** Opening INFORMATION SUPPLIED block **

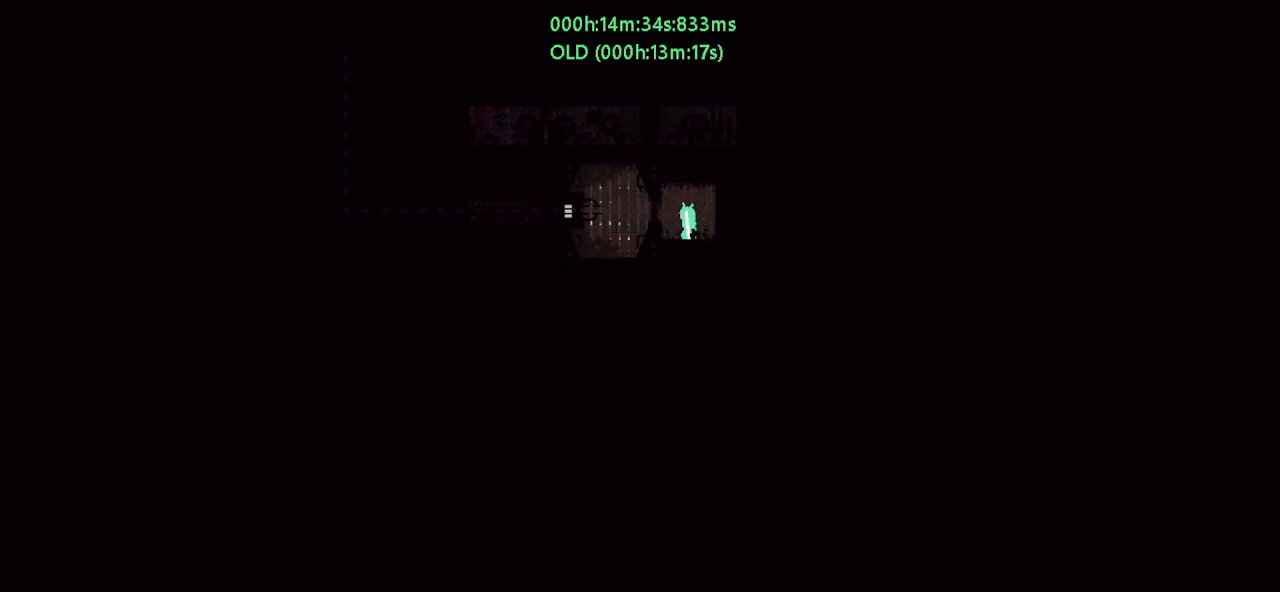
{"keys": [], "events": [[83, "left", "down"], [83, "right", "up"], [183, "left", "up"], [217, "right", "down"], [267, "left", "down"], [267, "right", "up"], [383, "left", "up"]]}
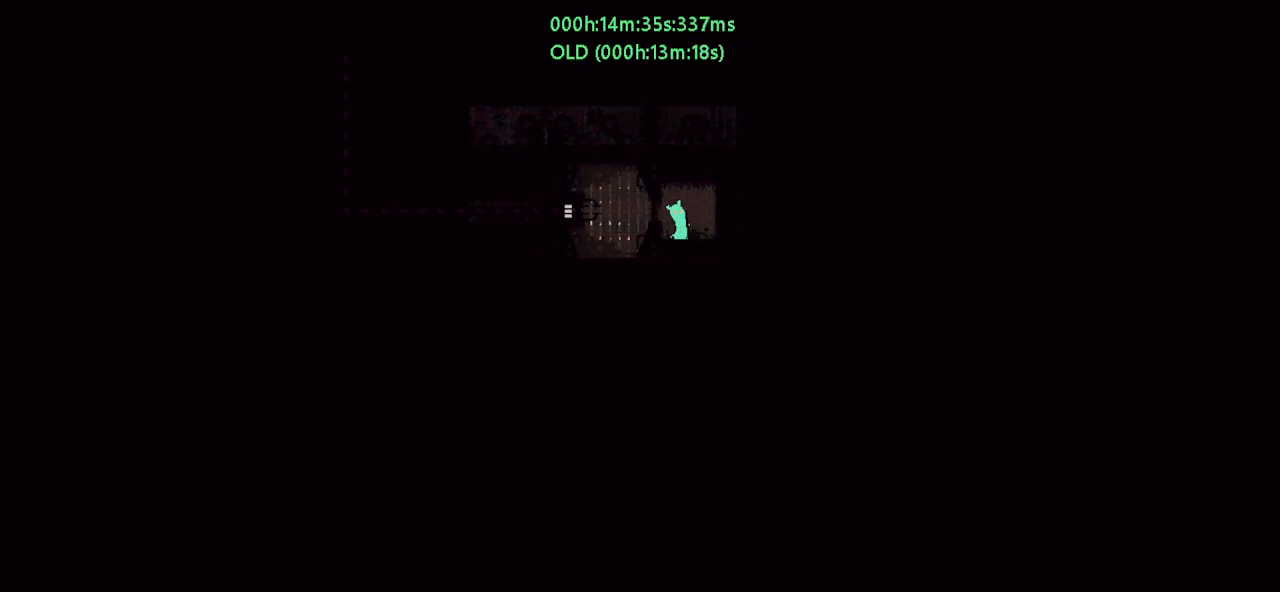
{"keys": [], "events": [[133, "right", "down"], [250, "right", "up"], [367, "left", "down"], [450, "left", "up"]]}
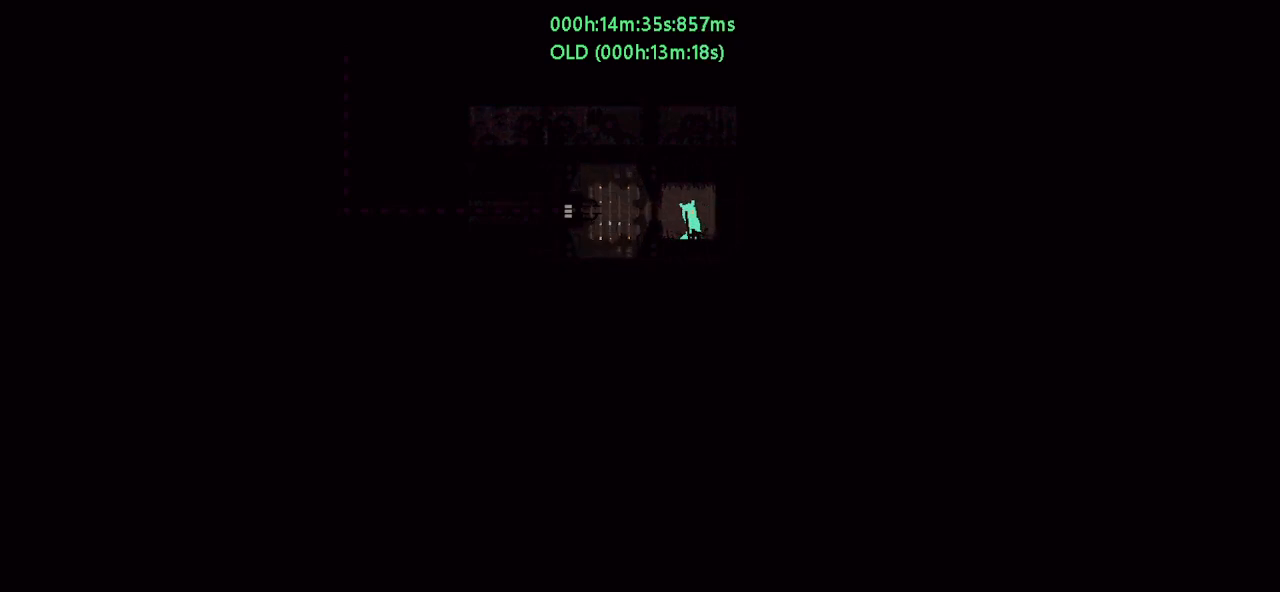
{"keys": ["down"], "events": [[183, "down", "down"], [300, "j", "down"], [500, "j", "up"]]}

** Closing INFORMATION SUPPLIED block **

◆ EXERCISE DESCRIPTION
Where a picture appears, skip it and copy the rest of the data word for word.

◆ RESULT
{"keys": [], "events": [[83, "left", "down"], [83, "right", "up"], [183, "left", "up"], [217, "right", "down"], [267, "left", "down"], [267, "right", "up"], [383, "left", "up"]]}
{"keys": [], "events": [[133, "right", "down"], [250, "right", "up"], [367, "left", "down"], [450, "left", "up"]]}
{"keys": ["down"], "events": [[183, "down", "down"], [300, "j", "down"], [500, "j", "up"]]}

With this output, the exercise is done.